● PROBLEM TO SOLVE
Leave out the pictures and restate the rest of the data exactly.

[Stored items]
################

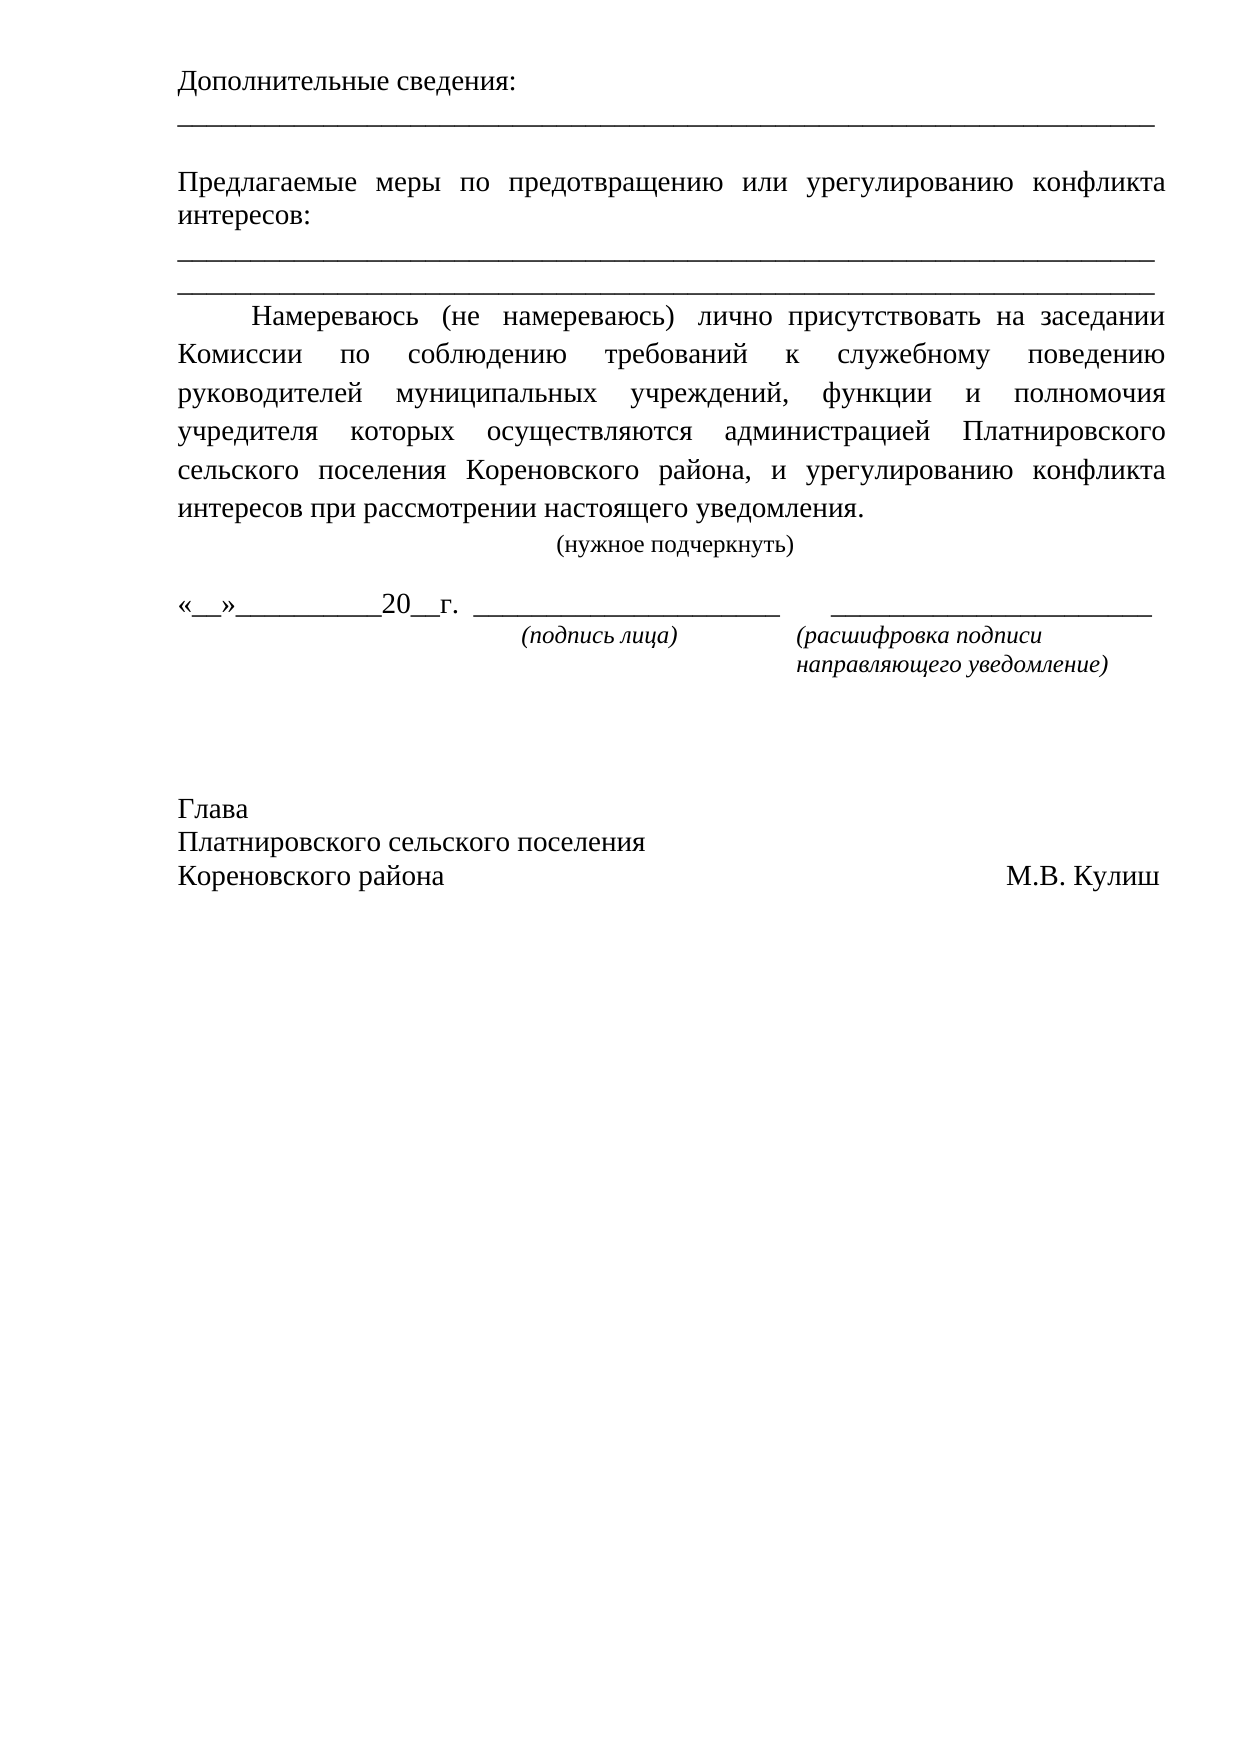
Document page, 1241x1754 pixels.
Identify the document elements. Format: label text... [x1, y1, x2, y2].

text Глава [177, 791, 1167, 824]
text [177, 97, 1167, 130]
text Дополнительные сведения: [177, 63, 1167, 97]
text Кореновского района М.В. Кулиш [177, 858, 1167, 892]
text Намереваюсь (не намереваюсь) лично присутствовать на заседании Комиссии по соблюдению требований к служебному поведению руководителей муниципальных учреждений, функции и полномочия учредителя которых осуществляются администрацией Платнировского сельского поселения Кореновского района, и урегулированию конфликта интересов при рассмотрении настоящего уведомления. [177, 298, 1167, 524]
text Предлагаемые меры по предотвращению или урегулированию конфликта интересов: ______________________________________________________________________________________________________________________________________ [177, 164, 1167, 298]
text направляющего уведомление) [177, 649, 1167, 678]
text (подпись лица) (расшифровка подписи [177, 620, 1167, 649]
text «__»__________20__г. _____________________ ______________________ [177, 587, 1167, 620]
text Платнировского сельского поселения [177, 824, 1167, 858]
text (нужное подчеркнуть) [556, 529, 1167, 558]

################

● RESULT FOR THIS TASK
Document page, 1241x1754 pixels.
Identify the document elements. Format: label text... [x1, y1, x2, y2].

text Глава [177, 791, 1167, 824]
text [177, 97, 1167, 130]
text Дополнительные сведения: [177, 63, 1167, 97]
text Кореновского района М.В. Кулиш [177, 858, 1167, 892]
text Намереваюсь (не намереваюсь) лично присутствовать на заседании Комиссии по соблюдению требований к служебному поведению руководителей муниципальных учреждений, функции и полномочия учредителя которых осуществляются администрацией Платнировского сельского поселения Кореновского района, и урегулированию конфликта интересов при рассмотрении настоящего уведомления. [177, 298, 1167, 524]
text Предлагаемые меры по предотвращению или урегулированию конфликта интересов: ______________________________________________________________________________________________________________________________________ [177, 164, 1167, 298]
text направляющего уведомление) [177, 649, 1167, 678]
text (подпись лица) (расшифровка подписи [177, 620, 1167, 649]
text «__»__________20__г. _____________________ ______________________ [177, 587, 1167, 620]
text Платнировского сельского поселения [177, 824, 1167, 858]
text (нужное подчеркнуть) [556, 529, 1167, 558]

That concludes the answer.